Task details:
Return the records word for word. Any pictures in them are not part of the copy.

(Saved entries)
BEGIN
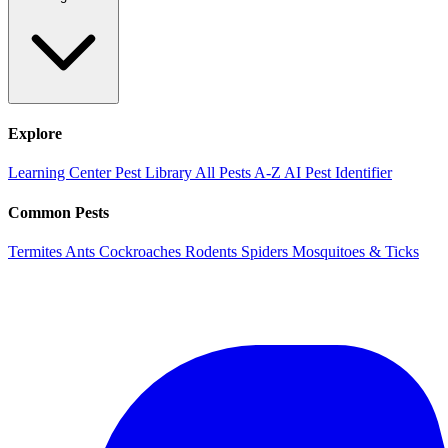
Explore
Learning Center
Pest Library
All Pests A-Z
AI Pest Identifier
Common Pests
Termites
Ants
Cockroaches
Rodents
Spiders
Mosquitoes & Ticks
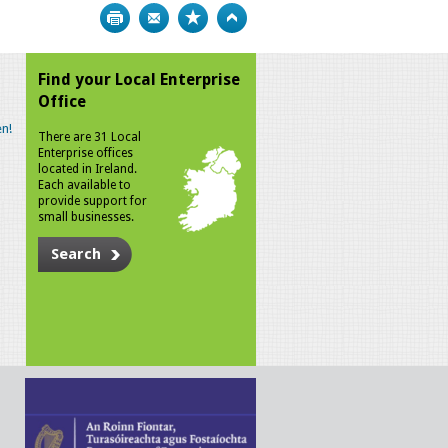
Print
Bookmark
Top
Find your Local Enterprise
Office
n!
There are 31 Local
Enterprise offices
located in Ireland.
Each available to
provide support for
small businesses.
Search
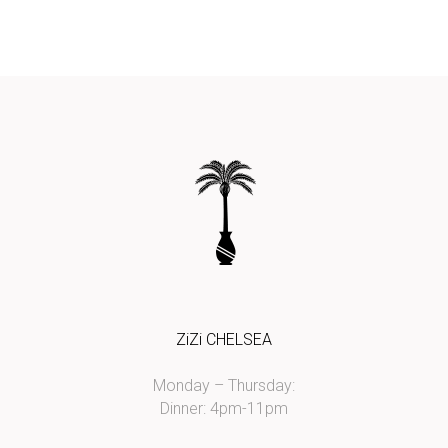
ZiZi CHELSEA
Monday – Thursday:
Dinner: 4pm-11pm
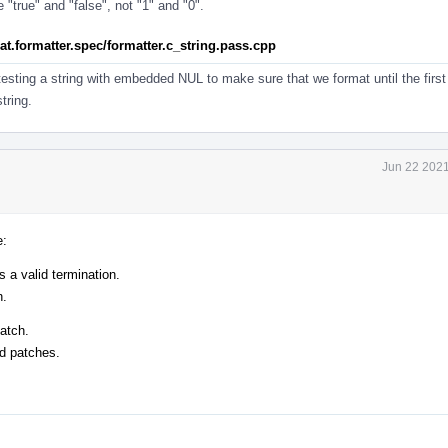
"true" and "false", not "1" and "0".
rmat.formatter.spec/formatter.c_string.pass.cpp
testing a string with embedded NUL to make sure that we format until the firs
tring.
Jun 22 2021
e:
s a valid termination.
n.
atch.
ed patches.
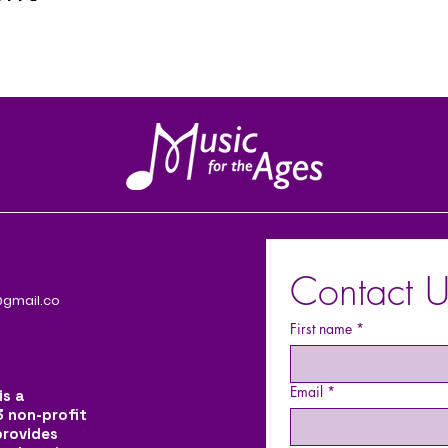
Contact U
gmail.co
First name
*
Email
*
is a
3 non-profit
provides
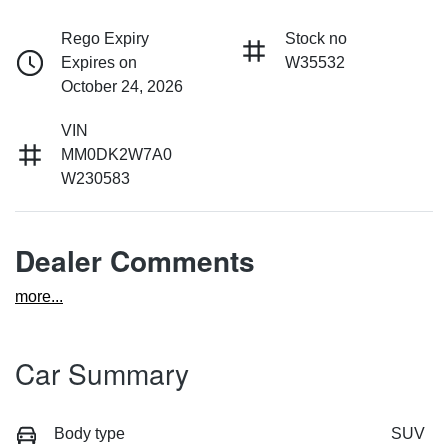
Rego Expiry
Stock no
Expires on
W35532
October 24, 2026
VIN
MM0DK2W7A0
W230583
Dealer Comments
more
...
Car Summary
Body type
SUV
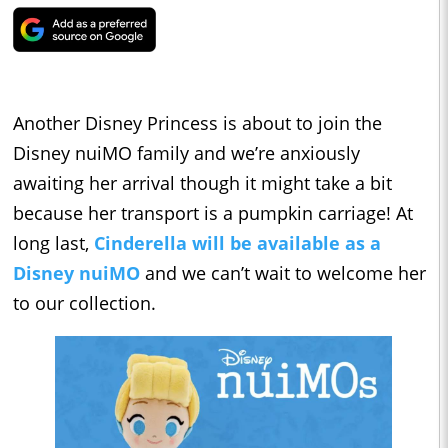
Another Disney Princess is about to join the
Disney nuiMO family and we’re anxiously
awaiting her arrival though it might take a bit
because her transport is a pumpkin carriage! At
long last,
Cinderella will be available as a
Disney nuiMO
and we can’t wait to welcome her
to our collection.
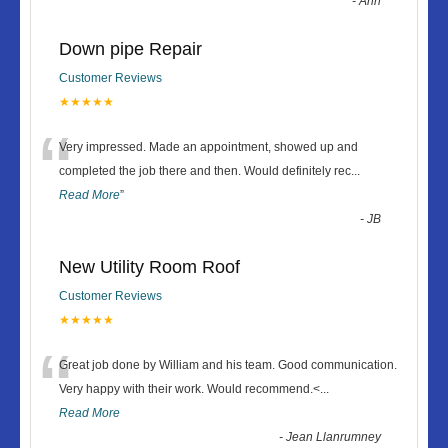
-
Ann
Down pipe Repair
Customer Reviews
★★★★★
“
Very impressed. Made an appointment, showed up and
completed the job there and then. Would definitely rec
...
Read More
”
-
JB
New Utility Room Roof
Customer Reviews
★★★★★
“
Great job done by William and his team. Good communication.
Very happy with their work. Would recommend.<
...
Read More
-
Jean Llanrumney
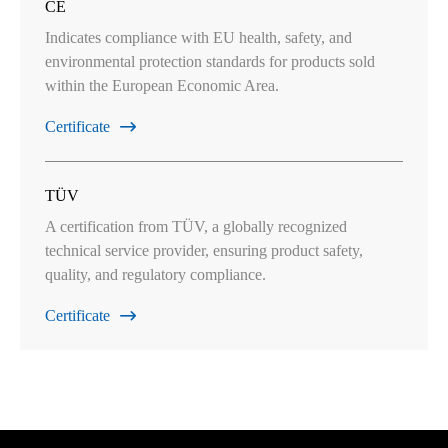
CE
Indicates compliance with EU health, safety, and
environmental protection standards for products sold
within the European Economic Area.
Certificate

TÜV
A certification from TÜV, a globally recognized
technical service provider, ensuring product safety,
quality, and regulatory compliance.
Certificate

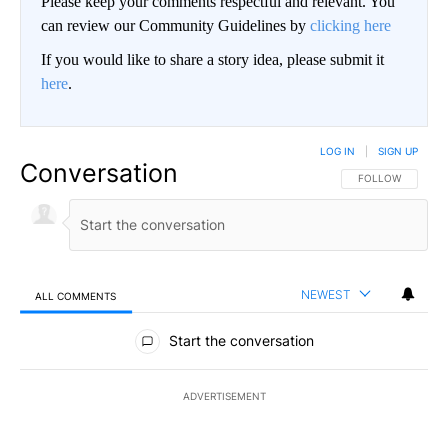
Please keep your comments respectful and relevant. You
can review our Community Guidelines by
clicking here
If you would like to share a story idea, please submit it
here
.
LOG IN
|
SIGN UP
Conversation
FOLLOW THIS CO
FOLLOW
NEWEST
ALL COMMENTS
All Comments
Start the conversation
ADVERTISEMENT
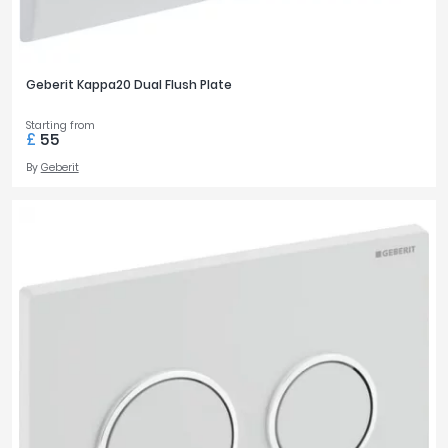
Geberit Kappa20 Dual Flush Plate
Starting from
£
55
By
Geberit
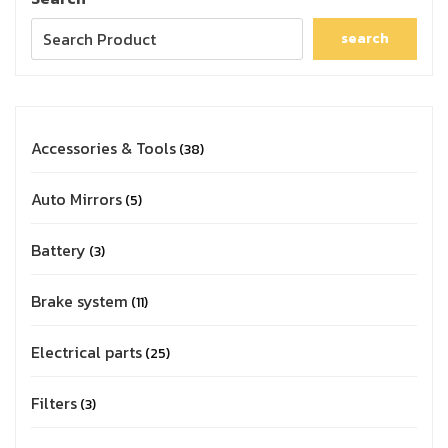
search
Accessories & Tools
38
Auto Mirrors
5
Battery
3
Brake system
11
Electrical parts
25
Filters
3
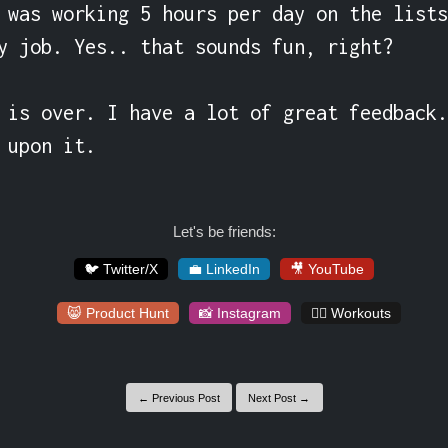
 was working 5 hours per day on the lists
END
Exercise output:
Explore
Learning Center
Pest Library
All Pests A-Z
AI Pest Identifier
Common Pests
Termites
Ants
Cockroaches
Rodents
Spiders
Mosquitoes & Ticks
Print
Bookmark
Top
Find your Local Enterprise
Office
n!
There are 31 Local
Enterprise offices
located in Ireland.
Each available to
provide support for
small businesses.
Search
ZiZi CHELSEA
Monday – Thursday:
Dinner: 4pm-11pm
"true" and "false", not "1" and "0".
rmat.formatter.spec/formatter.c_string.pass.cpp
testing a string with embedded NUL to make sure that we format until the firs
tring.
Jun 22 2021
e:
s a valid termination.
n.
atch.
ed patches.
Contact U
gmail.co
First name
*
Email
*
is a
3 non-profit
provides
Rego Expiry
Stock no
Expires on
W35532
October 24, 2026
VIN
MM0DK2W7A0
W230583
Dealer Comments
more
...
Car Summary
Body type
SUV
Another Disney Princess is about to join the
Disney nuiMO family and we’re anxiously
awaiting her arrival though it might take a bit
because her transport is a pumpkin carriage! At
long last,
Cinderella will be available as a
Disney nuiMO
and we can’t wait to welcome her
to our collection.
-
Ann
Down pipe Repair
Customer Reviews
★★★★★
“
Very impressed. Made an appointment, showed up and
completed the job there and then. Would definitely rec
...
Read More
”
-
JB
New Utility Room Roof
Customer Reviews
★★★★★
“
Great job done by William and his team. Good communication.
Very happy with their work. Would recommend.<
...
Read More
-
Jean Llanrumney
CE
Indicates compliance with EU health, safety, and
environmental protection standards for products sold
within the European Economic Area.
Certificate

TÜV
A certification from TÜV, a globally recognized
technical service provider, ensuring product safety,
quality, and regulatory compliance.
Certificate

Please keep your comments respectful and relevant. You
can review our Community Guidelines by
clicking here
If you would like to share a story idea, please submit it
here
.
LOG IN
|
SIGN UP
Conversation
FOLLOW THIS CO
FOLLOW
NEWEST
ALL COMMENTS
All Comments
Start the conversation
ADVERTISEMENT
Geberit Kappa20 Dual Flush Plate
Starting from
£
55
By
Geberit
search
Accessories & Tools
38
Auto Mirrors
5
Battery
3
Brake system
11
Electrical parts
25
Filters
3
 was working 5 hours per day on the lists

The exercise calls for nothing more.